EXERCISE 1 Characterize the distinction between those publications that typically localize citations within a document’s text and those that collect all citations at the document’s end. How does this vary across types of publication and across topical areas?

EXERCISE 2 Imagine you are an assistant professor. You realize that you will be evaluated for tenure soon and that your citation index (the number of citations to your papers) will be a major factor in the decision. One strategy might be to find a famous person in your field and criticize a central tenet of one of his or her major papers. Even if you’re wrong, you are almost guaranteed to have many replies to your (specious) argument. Although it may be embarrassing, your citation count should go through the roof!
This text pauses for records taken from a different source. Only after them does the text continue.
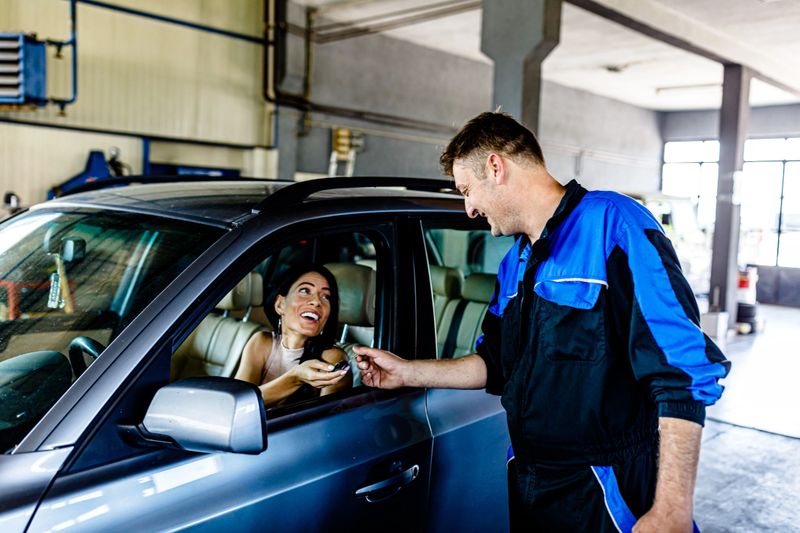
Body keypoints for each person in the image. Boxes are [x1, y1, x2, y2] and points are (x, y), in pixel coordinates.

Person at [355, 112, 730, 532]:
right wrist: (406, 372)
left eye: (467, 191)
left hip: (607, 489)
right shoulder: (515, 263)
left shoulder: (615, 225)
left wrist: (671, 510)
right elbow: (495, 366)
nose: (470, 209)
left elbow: (682, 373)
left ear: (495, 167)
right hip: (533, 481)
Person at [236, 264, 351, 407]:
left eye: (326, 297)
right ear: (280, 305)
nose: (316, 302)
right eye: (305, 290)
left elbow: (325, 422)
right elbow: (238, 405)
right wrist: (295, 378)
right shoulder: (260, 342)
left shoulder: (332, 359)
Estimate the research front width for your field, and compute how far ahead of time you would need to begin this strategy for it to count in your tenure decision.

EXERCISE 3 Construct a Boolean function SameName(Name1, Name2) that returns 1 if the two people’s proper names should be treated as equivalent references and 0 otherwise.

First, try constructing your best manual solutions.

Next, try to learn this function. Ideally it should be trained with paires of names for which you have made the correspondences yourself (as well as “negative” examples of nonmatching names). See what happens if you use your manually constructed solutions as a training signal.

Finnaly, extend the function to a BestName(Name1, Name2) that still returns a 0 if the name are the same, but a merged Name1+2 that combines the best features of both (e.g., if one has a full versus abbreviated first name and other has a middle initial).

EXERCISE 4 Repeat Exercise 3 but with bibliographic citations rather than people’s names. (Note, however, the dependence of the bibliographic solution on the sameName(Name1, Name2) function.)

EXERCISE 5  One estimate (offered by someone familiar with the industry) of the value of West’s page numbers Page numbers are worth real money over legal citations without them was $400M. Use this estimate together with an estimate of the average case length per page to give a per-page estimate of the additional value of this higher precision.

EXERCISE 6  A good test of coverage is provided by a sample of papers in a proceedings of the major AI conference, AAAI. Using the data set of file AAAI94-submissions.t, determine what fraction of current AI work can be traced back to the 1954 founding fathers.

EXERCISE 7  Names like JOHNSON purportedly began as names to describe sons of John. Suggest rules like those used in Porter’s stemmer to exploit systematic variations in family names such as this.